**Список заданий**
#1 Перечислите все имена и фамилии людей, упомянутые во фрагменте, в порядке их появления.
#2 Соберите из листинга все строки, содержащие строку «CreateCheckpoint», с учетом регистра букв.
:: Фрагмент страницы
Ольга взглянула на него ясными голубыми глазами и быстро ответила: «Партия».
Другой пример взят из романа Гладкова «Энергия».
Молодой рабочий Иван сжал дрель. Почувствовав прикосновение металла, он пришел в возбуждение, и острый холодок пробежал по его телу. Оглушающий рев отбросил от него Соню. Она положила руку ему на плечо и потрепала волосы за ухом… Она глядела на него, и маленькая кепка с выбившимися кудряшками неудержимо притягивала его к ней. Казалось, обоих молодых людей ударило током в один и тот же момент. Он глубоко вздохнул и еще сильнее сжал инструмент.
::::
:: Предоставленные записи
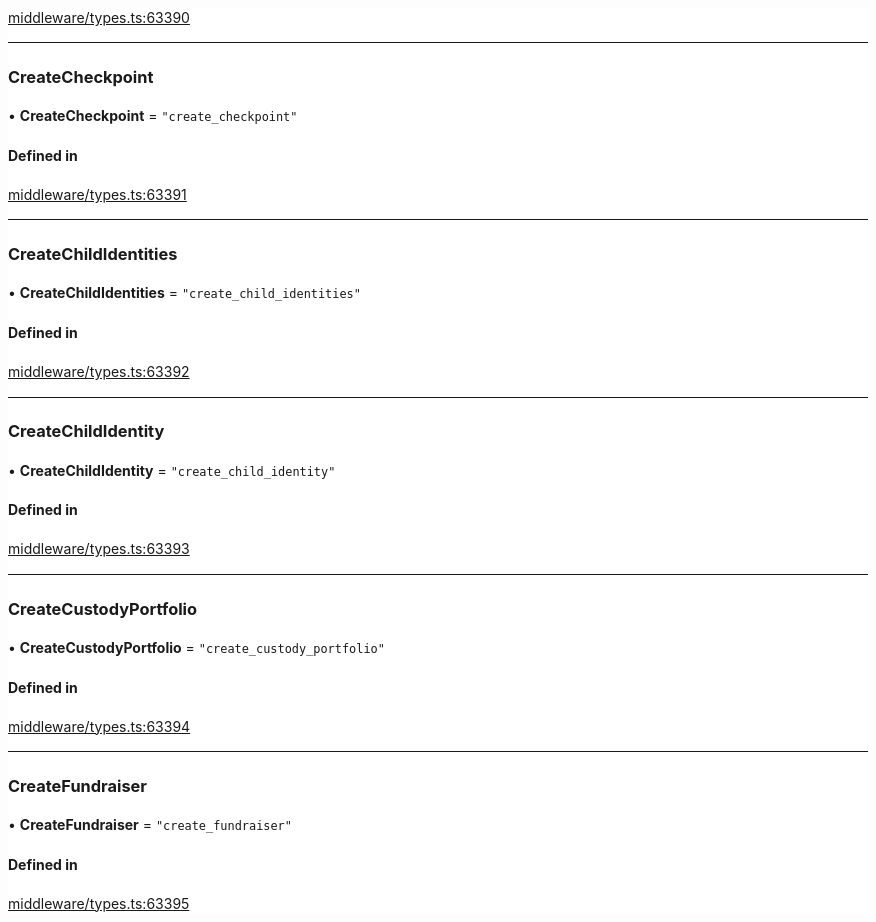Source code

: [middleware/types.ts:63390](https://github.com/PolymeshAssociation/polymesh-sdk/blob/c8da9dfce/src/middleware/types.ts#L63390)

___

### CreateCheckpoint

• **CreateCheckpoint** = ``"create_checkpoint"``

#### Defined in

[middleware/types.ts:63391](https://github.com/PolymeshAssociation/polymesh-sdk/blob/c8da9dfce/src/middleware/types.ts#L63391)

___

### CreateChildIdentities

• **CreateChildIdentities** = ``"create_child_identities"``

#### Defined in

[middleware/types.ts:63392](https://github.com/PolymeshAssociation/polymesh-sdk/blob/c8da9dfce/src/middleware/types.ts#L63392)

___

### CreateChildIdentity

• **CreateChildIdentity** = ``"create_child_identity"``

#### Defined in

[middleware/types.ts:63393](https://github.com/PolymeshAssociation/polymesh-sdk/blob/c8da9dfce/src/middleware/types.ts#L63393)

___

### CreateCustodyPortfolio

• **CreateCustodyPortfolio** = ``"create_custody_portfolio"``

#### Defined in

[middleware/types.ts:63394](https://github.com/PolymeshAssociation/polymesh-sdk/blob/c8da9dfce/src/middleware/types.ts#L63394)

___

### CreateFundraiser

• **CreateFundraiser** = ``"create_fundraiser"``

#### Defined in

[middleware/types.ts:63395](https://github.com/PolymeshAssociation/polymesh-sdk/blob/c8da9dfce/src/middleware/types.ts#L63395)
::::
**Ответы по порядку**
#1 Ольга, Гладков, Иван, Соня.

#2
### CreateCheckpoint
• **CreateCheckpoint** = ``"create_checkpoint"``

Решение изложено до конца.